According to Akamai data, training-related bot traffic has been steadily rising since last July. Meanwhile, global activity from bots fetching web content for AI clients is also on the rise.
“AI is changing the web as we know it,” Robert Plomovi, chief technology officer at Akamai, tells WIRED. “The ensuing arms race will determine the future look, feel, and function of the web, as well as the fundamentals of doing business.”
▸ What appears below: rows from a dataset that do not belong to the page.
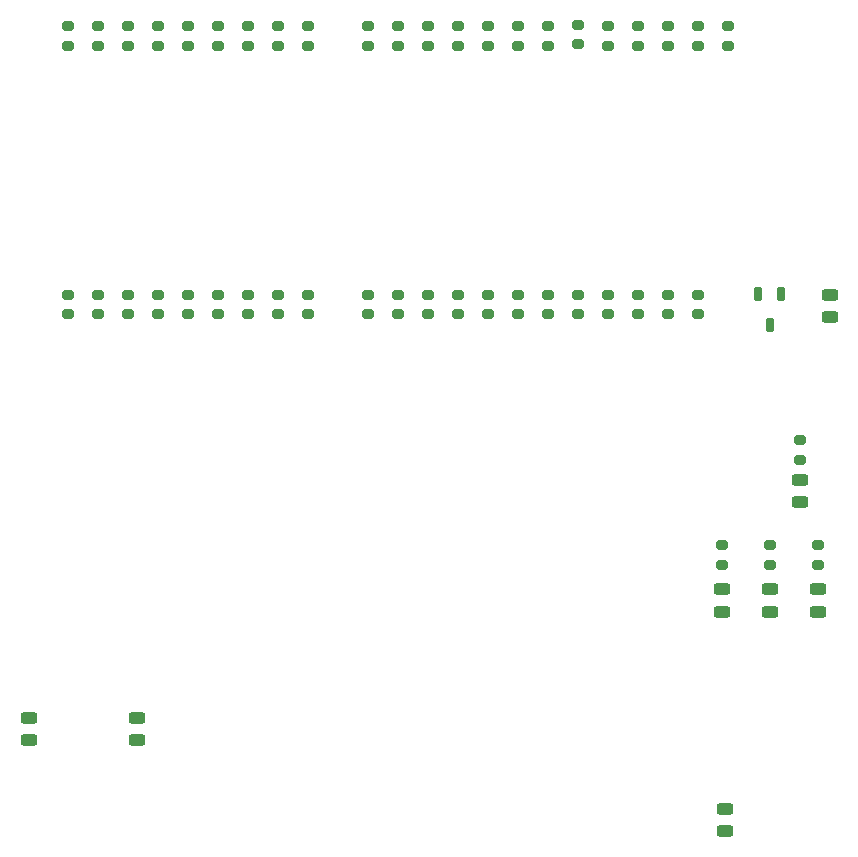
<source format=gbr>
%TF.GenerationSoftware,KiCad,Pcbnew,8.0.4*%
%TF.CreationDate,2025-04-23T20:08:26+02:00*%
%TF.ProjectId,PMTLeechv2,504d544c-6565-4636-9876-322e6b696361,rev?*%
%TF.SameCoordinates,Original*%
%TF.FileFunction,Paste,Top*%
%TF.FilePolarity,Positive*%
%FSLAX46Y46*%
G04 Gerber Fmt 4.6, Leading zero omitted, Abs format (unit mm)*
G04 Created by KiCad (PCBNEW 8.0.4) date 2025-04-23 20:08:26*
%MOMM*%
%LPD*%
G01*
G04 APERTURE LIST*
G04 Aperture macros list*
%AMRoundRect*
0 Rectangle with rounded corners*
0 $1 Rounding radius*
0 $2 $3 $4 $5 $6 $7 $8 $9 X,Y pos of 4 corners*
0 Add a 4 corners polygon primitive as box body*
4,1,4,$2,$3,$4,$5,$6,$7,$8,$9,$2,$3,0*
0 Add four circle primitives for the rounded corners*
1,1,$1+$1,$2,$3*
1,1,$1+$1,$4,$5*
1,1,$1+$1,$6,$7*
1,1,$1+$1,$8,$9*
0 Add four rect primitives between the rounded corners*
20,1,$1+$1,$2,$3,$4,$5,0*
20,1,$1+$1,$4,$5,$6,$7,0*
20,1,$1+$1,$6,$7,$8,$9,0*
20,1,$1+$1,$8,$9,$2,$3,0*%
G04 Aperture macros list end*
%ADD10RoundRect,0.200000X-0.275000X0.200000X-0.275000X-0.200000X0.275000X-0.200000X0.275000X0.200000X0*%
%ADD11RoundRect,0.200000X0.275000X-0.200000X0.275000X0.200000X-0.275000X0.200000X-0.275000X-0.200000X0*%
%ADD12RoundRect,0.162500X-0.162500X0.447500X-0.162500X-0.447500X0.162500X-0.447500X0.162500X0.447500X0*%
%ADD13RoundRect,0.243750X0.456250X-0.243750X0.456250X0.243750X-0.456250X0.243750X-0.456250X-0.243750X0*%
%ADD14RoundRect,0.243750X-0.456250X0.243750X-0.456250X-0.243750X0.456250X-0.243750X0.456250X0.243750X0*%
G04 APERTURE END LIST*
D10*
%TO.C,R30*%
X156718000Y-65912000D03*
X156718000Y-64262000D03*
%TD*%
D11*
%TO.C,R99*%
X177038000Y-108332000D03*
X177038000Y-109982000D03*
%TD*%
%TO.C,R98*%
X172974000Y-108332000D03*
X172974000Y-109982000D03*
%TD*%
%TO.C,R97*%
X168910000Y-108332000D03*
X168910000Y-109982000D03*
%TD*%
%TO.C,R96*%
X175514000Y-99442000D03*
X175514000Y-101092000D03*
%TD*%
%TO.C,R95*%
X166878000Y-87122000D03*
X166878000Y-88772000D03*
%TD*%
%TO.C,R43*%
X123698000Y-87122000D03*
X123698000Y-88772000D03*
%TD*%
D10*
%TO.C,R42*%
X151638000Y-66040000D03*
X151638000Y-64390000D03*
%TD*%
D11*
%TO.C,R41*%
X113538000Y-87122000D03*
X113538000Y-88772000D03*
%TD*%
D10*
%TO.C,R40*%
X121158000Y-66040000D03*
X121158000Y-64390000D03*
%TD*%
%TO.C,R39*%
X123698000Y-66040000D03*
X123698000Y-64390000D03*
%TD*%
D11*
%TO.C,R38*%
X121158000Y-87122000D03*
X121158000Y-88772000D03*
%TD*%
D10*
%TO.C,R37*%
X159258000Y-66040000D03*
X159258000Y-64390000D03*
%TD*%
%TO.C,R36*%
X161798000Y-66040000D03*
X161798000Y-64390000D03*
%TD*%
%TO.C,R35*%
X164338000Y-66040000D03*
X164338000Y-64390000D03*
%TD*%
%TO.C,R34*%
X118618000Y-66040000D03*
X118618000Y-64390000D03*
%TD*%
%TO.C,R32*%
X116078000Y-88772000D03*
X116078000Y-87122000D03*
%TD*%
%TO.C,R31*%
X118618000Y-88772000D03*
X118618000Y-87122000D03*
%TD*%
%TO.C,R29*%
X116078000Y-66040000D03*
X116078000Y-64390000D03*
%TD*%
D11*
%TO.C,R28*%
X149098000Y-64390000D03*
X149098000Y-66040000D03*
%TD*%
%TO.C,R27*%
X113538000Y-64390000D03*
X113538000Y-66040000D03*
%TD*%
%TO.C,R26*%
X146558000Y-64390000D03*
X146558000Y-66040000D03*
%TD*%
%TO.C,R25*%
X154178000Y-64390000D03*
X154178000Y-66040000D03*
%TD*%
D10*
%TO.C,R24*%
X138938000Y-88772000D03*
X138938000Y-87122000D03*
%TD*%
D11*
%TO.C,R23*%
X141478000Y-64390000D03*
X141478000Y-66040000D03*
%TD*%
%TO.C,R22*%
X138938000Y-64390000D03*
X138938000Y-66040000D03*
%TD*%
%TO.C,R21*%
X144018000Y-64390000D03*
X144018000Y-66040000D03*
%TD*%
%TO.C,R20*%
X126238000Y-64390000D03*
X126238000Y-66040000D03*
%TD*%
%TO.C,R19*%
X128778000Y-64390000D03*
X128778000Y-66040000D03*
%TD*%
D10*
%TO.C,R18*%
X128778000Y-88772000D03*
X128778000Y-87122000D03*
%TD*%
%TO.C,R17*%
X126238000Y-88772000D03*
X126238000Y-87122000D03*
%TD*%
%TO.C,R16*%
X159258000Y-88772000D03*
X159258000Y-87122000D03*
%TD*%
%TO.C,R15*%
X156718000Y-88772000D03*
X156718000Y-87122000D03*
%TD*%
%TO.C,R14*%
X164338000Y-88772000D03*
X164338000Y-87122000D03*
%TD*%
%TO.C,R13*%
X161798000Y-88772000D03*
X161798000Y-87122000D03*
%TD*%
%TO.C,R12*%
X146558000Y-88772000D03*
X146558000Y-87122000D03*
%TD*%
%TO.C,R11*%
X149098000Y-88772000D03*
X149098000Y-87122000D03*
%TD*%
%TO.C,R10*%
X133858000Y-88772000D03*
X133858000Y-87122000D03*
%TD*%
%TO.C,R9*%
X131318000Y-88772000D03*
X131318000Y-87122000D03*
%TD*%
%TO.C,R8*%
X144018000Y-88772000D03*
X144018000Y-87122000D03*
%TD*%
%TO.C,R7*%
X141478000Y-88772000D03*
X141478000Y-87122000D03*
%TD*%
%TO.C,R6*%
X151638000Y-88772000D03*
X151638000Y-87122000D03*
%TD*%
%TO.C,R5*%
X154178000Y-88772000D03*
X154178000Y-87122000D03*
%TD*%
D11*
%TO.C,R4*%
X131318000Y-64390000D03*
X131318000Y-66040000D03*
%TD*%
%TO.C,R3*%
X133858000Y-64390000D03*
X133858000Y-66040000D03*
%TD*%
%TO.C,R2*%
X169418000Y-64390000D03*
X169418000Y-66040000D03*
%TD*%
%TO.C,R1*%
X166878000Y-64390000D03*
X166878000Y-66040000D03*
%TD*%
D12*
%TO.C,Q2*%
X172974000Y-89702000D03*
X172024000Y-87082000D03*
X173924000Y-87082000D03*
%TD*%
D13*
%TO.C,D3*%
X110236000Y-124811000D03*
X110236000Y-122936000D03*
%TD*%
%TO.C,D1*%
X119380000Y-122936000D03*
X119380000Y-124811000D03*
%TD*%
%TO.C,D2*%
X169164000Y-130634500D03*
X169164000Y-132509500D03*
%TD*%
%TO.C,D33*%
X168910000Y-112077000D03*
X168910000Y-113952002D03*
%TD*%
%TO.C,D32*%
X175514000Y-102772998D03*
X175514000Y-104648000D03*
%TD*%
%TO.C,D34*%
X172974000Y-112077000D03*
X172974000Y-113952002D03*
%TD*%
%TO.C,D35*%
X177038000Y-112077000D03*
X177038000Y-113952002D03*
%TD*%
D14*
%TO.C,D31*%
X178054000Y-88997002D03*
X178054000Y-87122000D03*
%TD*%
M02*

</source>
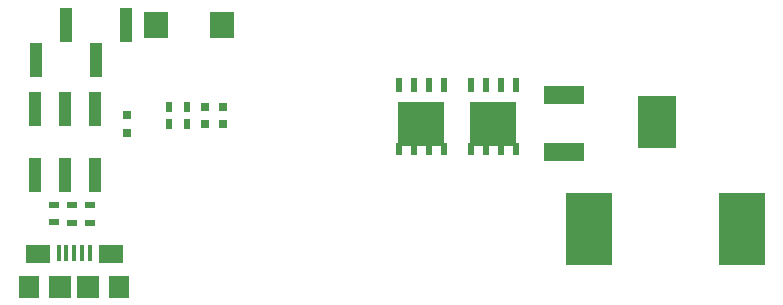
<source format=gbp>
G04 #@! TF.FileFunction,Paste,Bot*
%FSLAX46Y46*%
G04 Gerber Fmt 4.6, Leading zero omitted, Abs format (unit mm)*
G04 Created by KiCad (PCBNEW 4.0.6-e0-6349~53~ubuntu16.04.1) date Sun Jul  9 20:30:41 2017*
%MOMM*%
%LPD*%
G01*
G04 APERTURE LIST*
%ADD10C,0.100000*%
%ADD11R,3.500000X1.600000*%
%ADD12R,0.610000X1.270000*%
%ADD13R,0.610000X1.020000*%
%ADD14R,3.910000X3.810000*%
%ADD15R,0.750000X0.800000*%
%ADD16R,0.800000X0.800000*%
%ADD17R,0.500000X0.900000*%
%ADD18R,0.900000X0.500000*%
%ADD19R,2.000000X2.200000*%
%ADD20R,1.000000X3.000000*%
%ADD21R,3.300000X4.400000*%
%ADD22R,3.900000X6.200000*%
%ADD23R,0.400000X1.350000*%
%ADD24R,2.100000X1.600000*%
%ADD25R,1.800000X1.900000*%
%ADD26R,1.900000X1.900000*%
G04 APERTURE END LIST*
D10*
D11*
X155194000Y-95150000D03*
X155194000Y-90270000D03*
D12*
X147320000Y-89408000D03*
X148590000Y-89408000D03*
X149860000Y-89408000D03*
X151130000Y-89408000D03*
D13*
X151130000Y-94873000D03*
X149860000Y-94873000D03*
X148590000Y-94873000D03*
X147320000Y-94873000D03*
D14*
X149225000Y-92768000D03*
D12*
X141224000Y-89408000D03*
X142494000Y-89408000D03*
X143764000Y-89408000D03*
X145034000Y-89408000D03*
D13*
X145034000Y-94873000D03*
X143764000Y-94873000D03*
X142494000Y-94873000D03*
X141224000Y-94873000D03*
D14*
X143129000Y-92768000D03*
D15*
X118250000Y-92000000D03*
X118250000Y-93500000D03*
D16*
X126388000Y-92750000D03*
X124788000Y-92750000D03*
X126388000Y-91264268D03*
X124788000Y-91264268D03*
D17*
X123290000Y-92750000D03*
X121790000Y-92750000D03*
D18*
X112010000Y-101068000D03*
X112010000Y-99568000D03*
X115058000Y-99583010D03*
X115058000Y-101083010D03*
X113534000Y-99583010D03*
X113534000Y-101083010D03*
D19*
X126244000Y-84328000D03*
X120644000Y-84328000D03*
D17*
X123290000Y-91264268D03*
X121790000Y-91264268D03*
D20*
X110460000Y-91480000D03*
X110460000Y-97020000D03*
X113000000Y-91480000D03*
X113000000Y-97020000D03*
X115540000Y-91480000D03*
X115540000Y-97020000D03*
X113030000Y-84352000D03*
X118110000Y-84352000D03*
X110490000Y-87352000D03*
X115570000Y-87352000D03*
D21*
X163130000Y-92610000D03*
D22*
X170280000Y-101610000D03*
X157380000Y-101610000D03*
D23*
X115050000Y-103625000D03*
X114400000Y-103625000D03*
X113750000Y-103625000D03*
X113100000Y-103625000D03*
X112450000Y-103625000D03*
D24*
X116850000Y-103750000D03*
X110650000Y-103750000D03*
D25*
X117550000Y-106500000D03*
X109950000Y-106500000D03*
D26*
X114950000Y-106500000D03*
X112550000Y-106500000D03*
M02*

</source>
In Q4 2025, TollBit estimates that an average of 1 in 50 visits to its customers’ websites were from AI bots. In the first three months of 2025, that number was just one in every 200 applications. The company says that in the fourth quarter, more than 13 percent of bot requests exceeded the robots.txt file, which is the file that… Some sites Used to indicate pages that bots are supposed to avoid. TollBit says the share of AI bots ignoring robots.txt increased 400 percent from Q2 to Q4 last year.
TollBit also reported a 336 percent increase in the number of websites that attempted to block AI bots over the past year. Extraction techniques are becoming more sophisticated as sites try to assert control over how bots access their content, Pangrahi says. Some bots disguise themselves by making their traffic appear to be coming from a regular web browser or sending requests designed to mimic how humans typically interact with websites. The TollBit study notes that the behavior of some AI agents is now indistinguishable from human web traffic.
Tolbit Markets tools Website owners can use it to charge AI scrapers for access to their content. other companies, Including Cloudflare, displays Similar tools. “Anyone who relies on human web traffic — starting with publishers, but basically everyone — will be affected,” Pangrahi says. “There has to be a faster way to exchange value between machine and machine.”